Freezer Ready Quiche

Kevin Orsinger |


1-gallon sized freezer bag

1 ½ lb. ham diced

4 oz baby spinach chopped

1 green bell pepper chopped

½ lb. carrots peeled and shredded (about 8 carrots)

½ yellow onion diced

16 oz 2% milk

4 large eggs beaten

¼ tsp pepper

¼ tsp garlic powder

¼ tsp salt (omit if you are watching salt intake)

½ cup all-purpose flour

2 tsps. baking powder

1 deep dish pie crust (not needed until day of cooking) (DO NOT FREEZE FILLING IN PIE CRUST)

Directions: (to freeze and cook later)

  1. In a large bowl combine all the ingredients and stir to combine.
  2. Pour into gallon sized freezer bag, remove as much air as possible and lay flat in your freezer.

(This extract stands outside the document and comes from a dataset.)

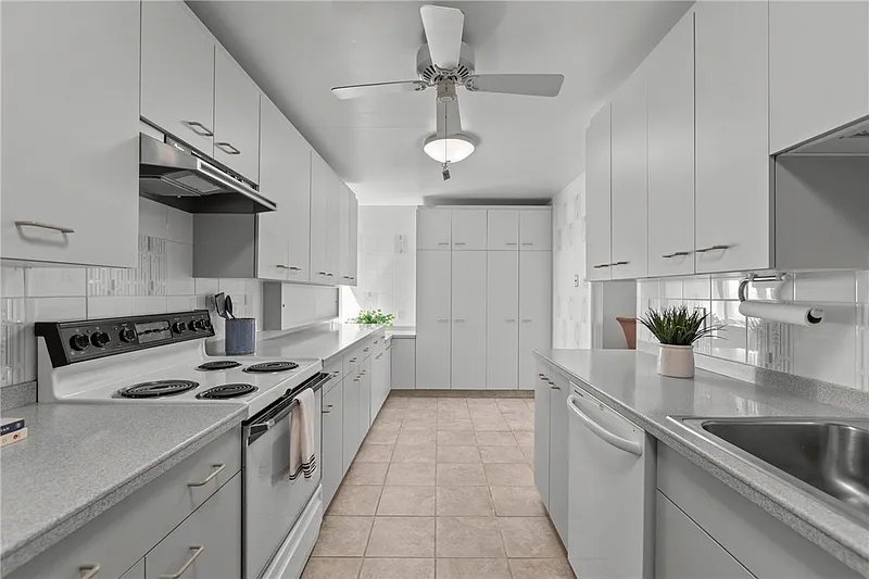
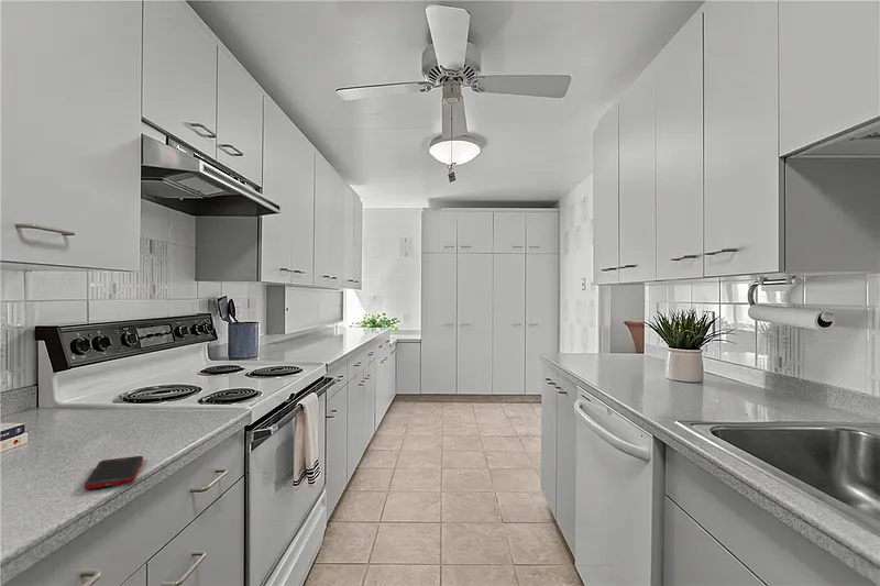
+ cell phone [84,455,144,490]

Directions: (to thaw and cook)

  1. Thaw freezer bag overnight in refrigerator or in water in the morning.
  2. Shake bag gently to mix and pour into deep-dish pie crust.
  3. Bake at 350 degrees for 40-60 minutes or until lightly browned and center is well set.
  4. Cool for 5 minutes before serving.
  5. Skip the pie crust and bake in a deep-dish pie plate instead.  Simply grease the pie plate, pour the contents of the freezer bag, and bake at 350 degrees for 35-45 minutes until lightly browned and center is well set.